Woven in Time
Reiko Sudo, textile designer and design advisor at MUJI, recalls the moments and methods that have defined her ongoing relationship with textiles.
Interview by Charlene Chan
Translation by Reiko Yokoi
Photographs courtesy of MUJI
Halfway through a panel discussion, Reiko Sudo halts the conversation, in shock at the amount of waste we generate in Singapore. Having consulted for Japanese retailer MUJI since 2008, she’s led the charge for the brand’s numerous upcycling initiatives, introducing the philosophy of mottai-nai—which conveys a sense of regret over wastage—to their consumers. Sustainability has remained at the core of what she does, from the reuse and repurposing of textiles, to the preservation of traditional craftsmanship.
Elsewhere, Sudo’s work at NUNO Corporation has often been described as experimental. By bringing together pioneering technologies and time-honoured methods, her designs manifest as expressions of our current realities. She says matter-of-factly that she considers her work to be her calling, and shares candidly about her childhood and the values that she weaves throughout her various endeavours.
Please tell us about your relationship with textiles. How did your interest in textiles begin?
I was from a small countryside town in Japan; the population there was only about 20,000. In spring, a kimono seller would come all the way from Kyoto to my town to sell kimono for the summer. In autumn, he would come with a selection of winter kimono. My relatives would gather in the hall where the seller was, and select their new kimono for the season.
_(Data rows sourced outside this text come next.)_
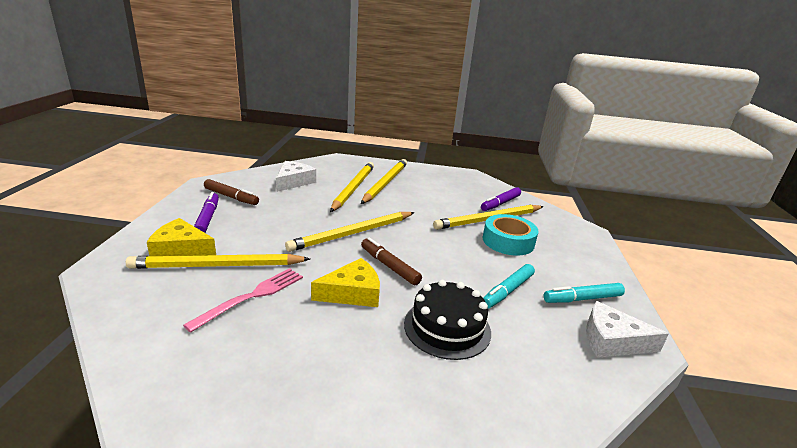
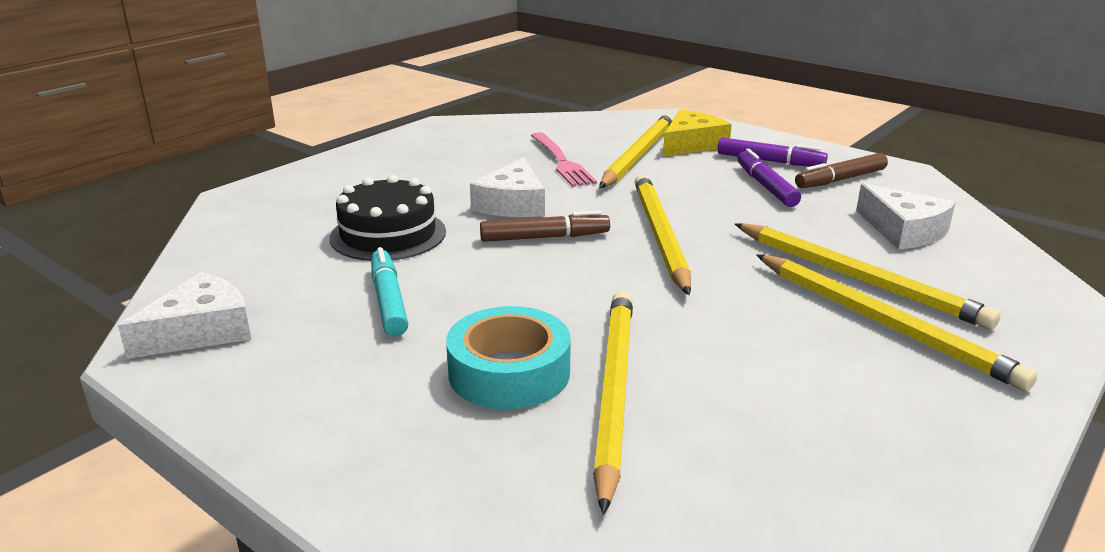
camera: 125 degrees right, 0 degrees up
yellow cheese [311,258,380,307] -> white cheese [470,157,545,217]
purple marker [481,187,521,211] -> purple marker moved to [737,149,801,207]
turquoise marker [544,283,625,303] -> none

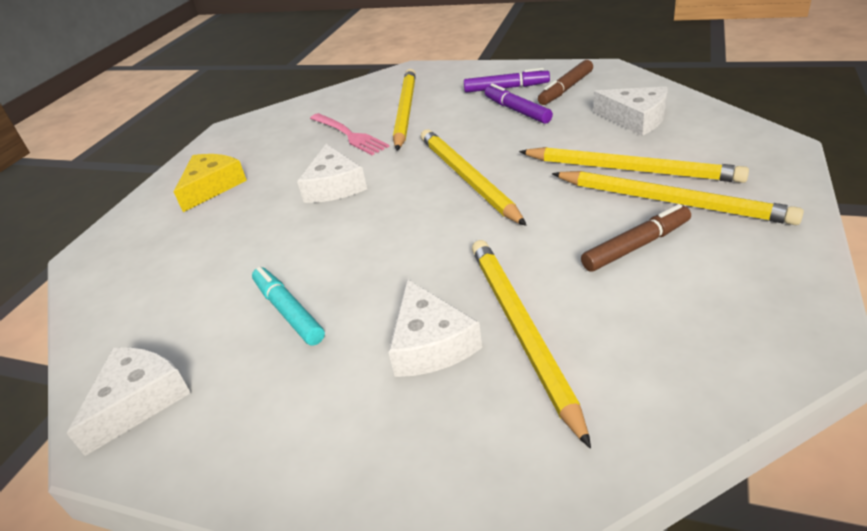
camera: 15 degrees left, 10 degrees up
black cake [330,175,446,261] -> none
turquoise tape [446,306,571,410] -> white cheese [388,279,482,377]
brown marker [480,211,610,242] -> brown marker moved to [581,204,691,272]
yellow cheese [663,110,732,157] -> yellow cheese moved to [174,154,247,212]

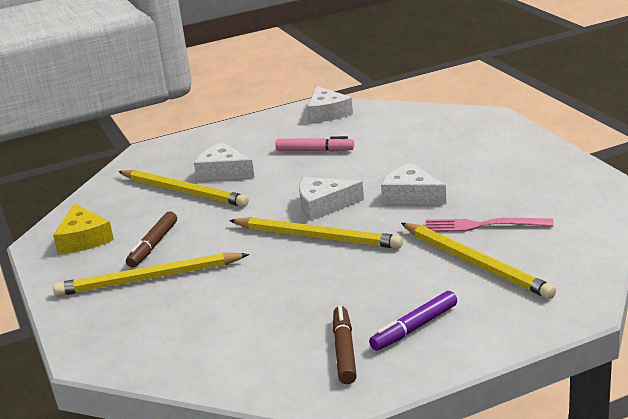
camera: 135 degrees right, 10 degrees down
yellow cheese [174,154,247,212] -> yellow cheese moved to [53,203,114,254]
turquoise marker [252,267,325,345] -> pink marker [275,136,354,152]
purple marker [485,84,553,124] -> none
yellow pencil [519,147,749,183] -> none
white cheese [593,87,668,136] -> white cheese moved to [299,177,364,221]

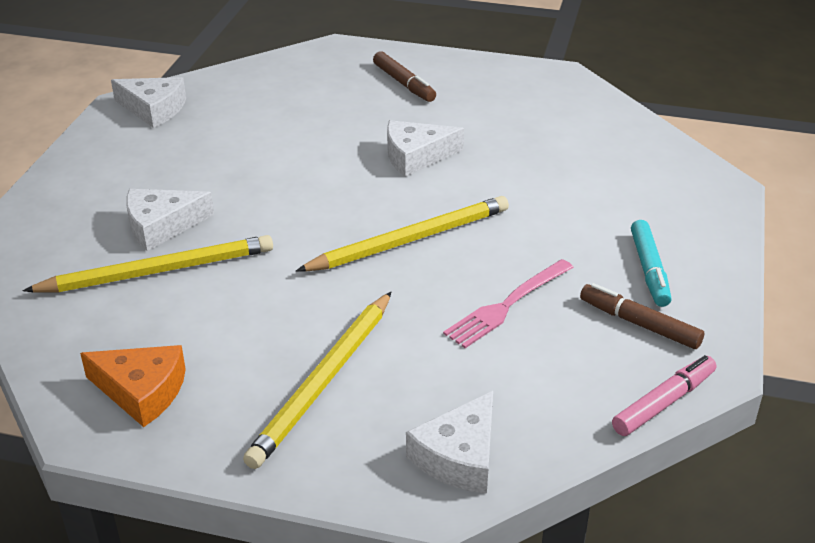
camera: 55 degrees left, 10 degrees up
yellow cheese [53,203,114,254] -> orange cheese [80,345,186,427]
brown marker [126,211,177,268] -> brown marker moved to [373,51,436,102]
pink marker [275,136,354,152] -> pink marker moved to [612,355,716,436]
white cheese [299,177,364,221] -> white cheese moved to [406,391,493,494]
purple marker [369,291,457,351] -> turquoise marker [631,220,672,307]
yellow pencil [401,223,556,299] -> none
pink fork [425,218,554,232] -> pink fork moved to [443,259,574,348]

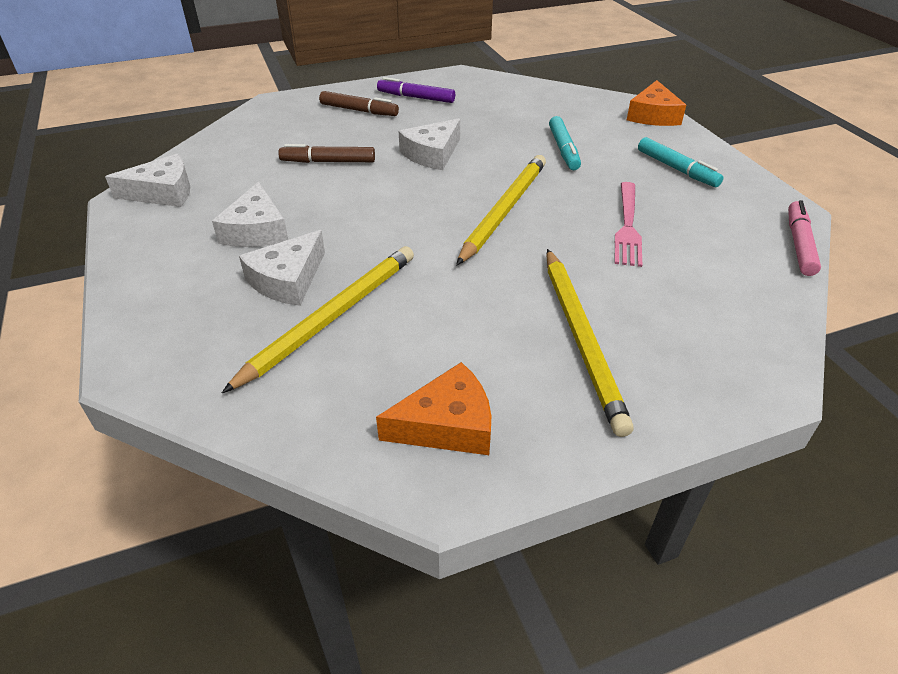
camera: 35 degrees left, 5 degrees up
white cheese [406,391,493,494] -> white cheese moved to [212,182,288,247]
brown marker [580,283,704,349] -> brown marker moved to [278,144,375,163]
none -> purple marker [377,77,455,103]
none -> turquoise marker [549,116,581,170]
none -> orange cheese [627,80,686,126]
I would peek inside with a sense of envy: the sounds of fabric being unrolled, the changing colours of fabric on the floor, my grandfather paying the merchant, my mother and auntie sitting on the floor and draping fabric over themselves—those were memories that left a very strong impression on me. As I grew up, times changed and kimono shops opened up in our town. It was no longer necessary for merchants to visit our house, so I never got to experience that.
What do you hope to achieve through your work?
What I want to do through my work at NUNO is to express the here and now: my life in the present moment, what I’m feeling and where I am. I can introduce how I live in Japan, how I enjoy Japan, or how Japanese craftsmen, artisans and engineers discover materials and techniques. Textiles speak for me more than words do; they are a mode of communication.
What is one textile that holds most meaning for you?
It would be a piece of textile where I used the method of spattering. Spattering is a colouring method used in Germany to coat plastic with stainless steel material, in order to keep vehicles lightweight, yet appear metallic. I applied that method onto a textile, which was a unique experience for me back then. It was a milestone for me; it gave me the confidence to pursue textile design.
Before becoming a textile designer, I was a handweaver for about nine years. Then, my idea of designing textiles was that it was less creative; weavers are more artistic and involved in the creative process. In 1982, I met Mr Junichi Arai, a textile designer who later became my mentor and invited me to work with him on the founding of NUNO. I accepted the offer and started doing textile design, but wasn’t convinced about textile design being a creative process. It was only in 1987, when I encountered the method of spattering, that I knew I could pursue this career.
Is the technique something you continue to use now?
Yes, ever since then. Initially, I worked with car manufacturers because spattering was the technology that they were using. It would cost me about 36 to 40,000 Japanese yen (S$500) per metre, because the volumes of our orders were small. Eventually, a spattering machine specially designed for textiles was invented, and the cost went down to a quarter of what it used to be. I apologise to my buyers who bought it when it was expensive (laughs).
What is a value you adhere to, whether at NUNO or MUJI?
Regardless of the work I do, the product itself has to look beautiful—it has to have a consistent aesthetic value from start to end. It doesn’t matter how decorative or colourful that item is, or whether it’s a muted, neutral design; an item is beautiful when its designers, manufacturers, and consumers feel a sense of satisfaction at their level, in their area of responsibility.
The designer, like myself, should feel happy that they designed the product. Likewise, the manufacturer should have a sense of enjoyment or fulfilment, even if it takes them a long time to make something. When an item is chosen by a consumer, they should feel a sense of satisfaction when using it. My ultimate goal is for all stakeholders of the product to share the same contentment—that is reflected in the item itself, and is the kind of relationship that I wish to continue having with manufacturers and consumers.
Reiko Sudo was in Singapore for Creative Reuse: Products, Practices, People, a talk event held on 20 April 2018 in conjunction with MUJI Singapore’s 15th anniversary.